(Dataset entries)
++++++

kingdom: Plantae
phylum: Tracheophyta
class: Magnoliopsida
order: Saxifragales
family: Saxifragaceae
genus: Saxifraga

++++++

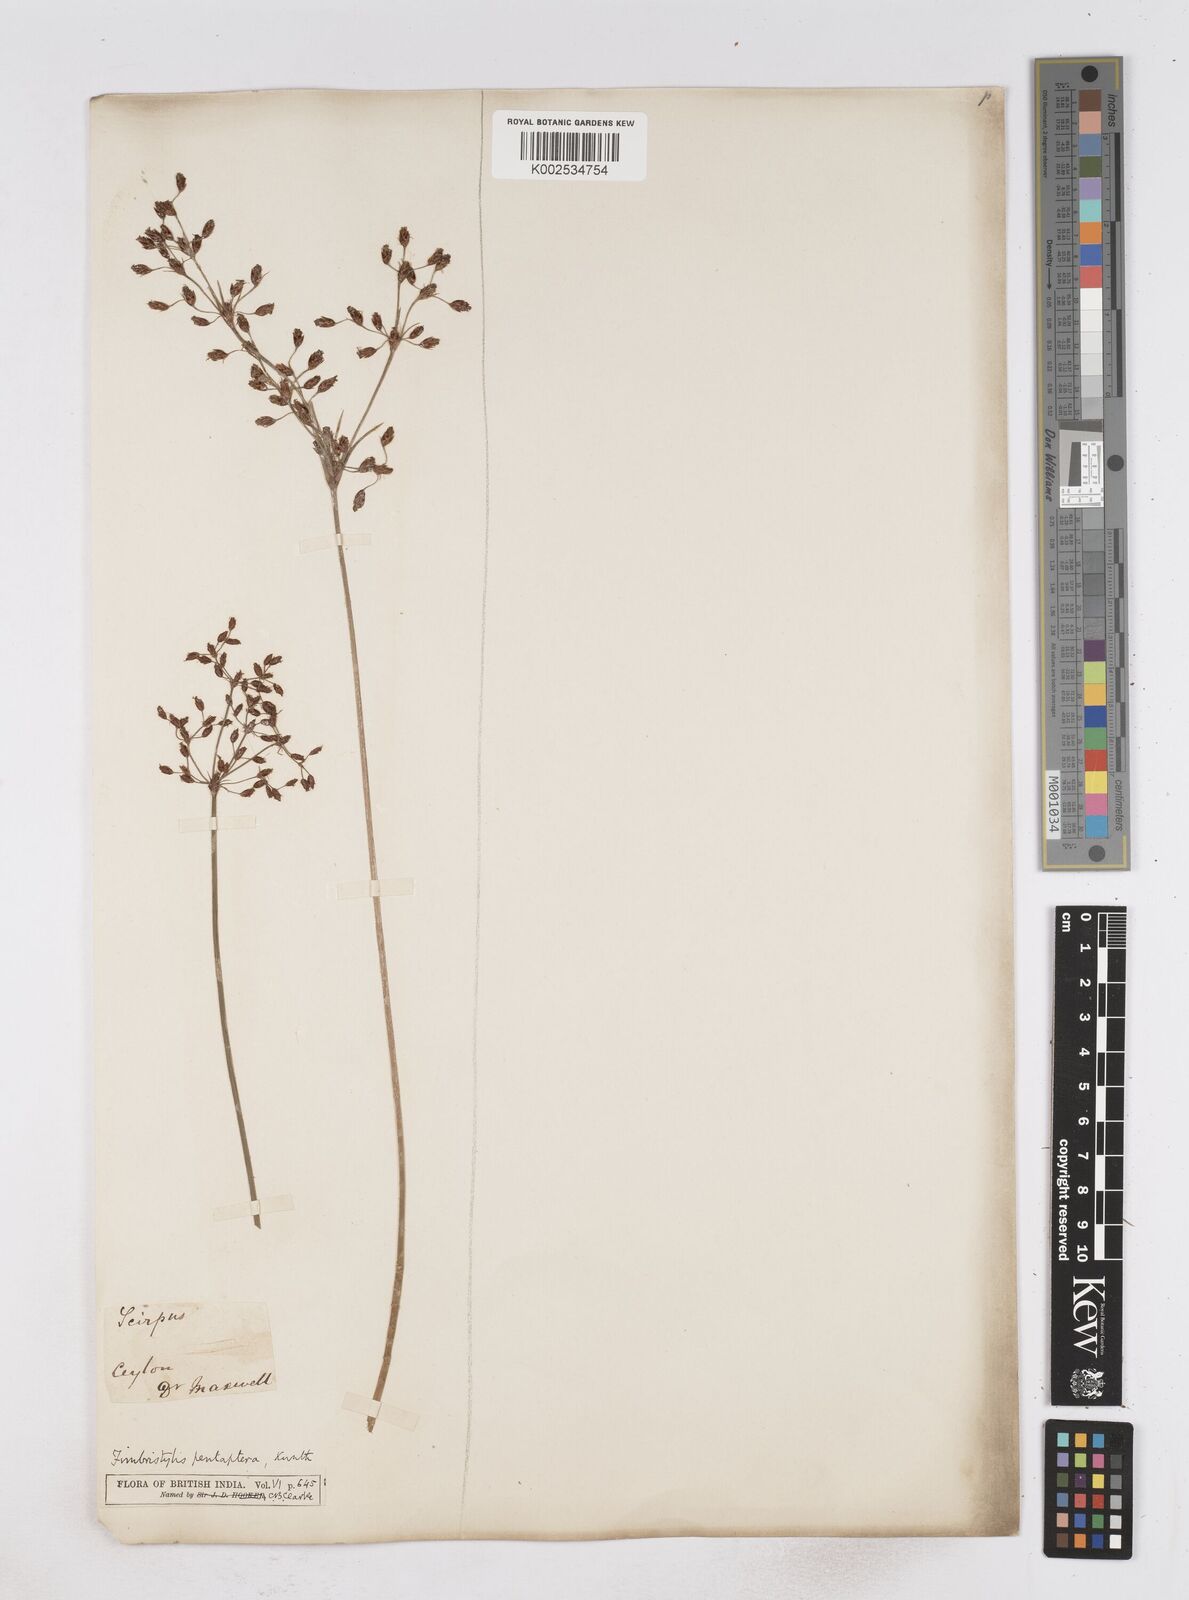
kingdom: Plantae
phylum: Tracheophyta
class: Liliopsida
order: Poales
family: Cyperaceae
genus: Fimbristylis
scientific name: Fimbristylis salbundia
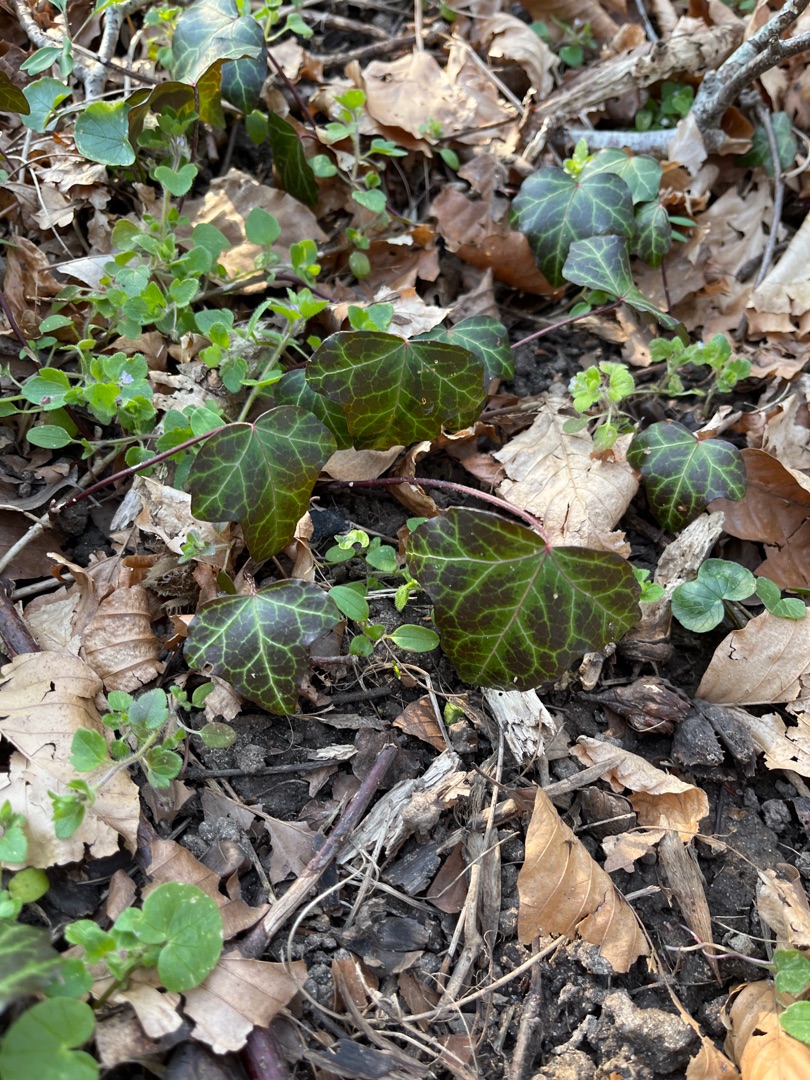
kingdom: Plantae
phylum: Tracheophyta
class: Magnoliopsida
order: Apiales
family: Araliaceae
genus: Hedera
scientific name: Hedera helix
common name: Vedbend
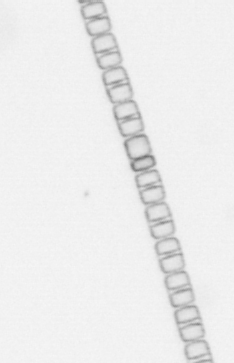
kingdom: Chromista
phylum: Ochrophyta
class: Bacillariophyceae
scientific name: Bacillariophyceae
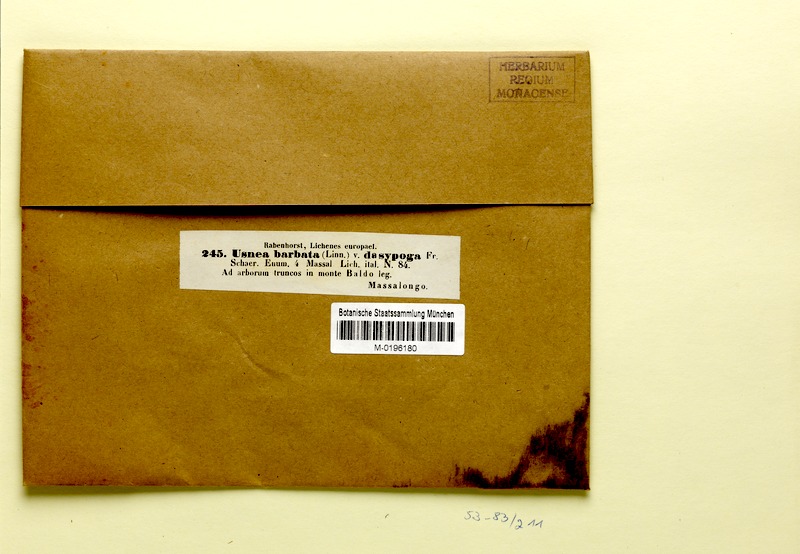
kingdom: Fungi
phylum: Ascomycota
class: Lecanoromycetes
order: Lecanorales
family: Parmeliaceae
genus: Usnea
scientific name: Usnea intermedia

++++++

▸ Instructions to follow
Copy the rows from the line with "class: Liliopsida" up to and including the line with "scientific name: Usnea intermedia", replacing "scientific name" with "species name" each time it occurs and keeping everything else the same. Leave the pictures out.

▸ Result
class: Liliopsida
order: Poales
family: Cyperaceae
genus: Fimbristylis
species name: Fimbristylis salbundia
kingdom: Plantae
phylum: Tracheophyta
class: Magnoliopsida
order: Apiales
family: Araliaceae
genus: Hedera
species name: Hedera helix
common name: Vedbend
kingdom: Chromista
phylum: Ochrophyta
class: Bacillariophyceae
species name: Bacillariophyceae
kingdom: Fungi
phylum: Ascomycota
class: Lecanoromycetes
order: Lecanorales
family: Parmeliaceae
genus: Usnea
species name: Usnea intermedia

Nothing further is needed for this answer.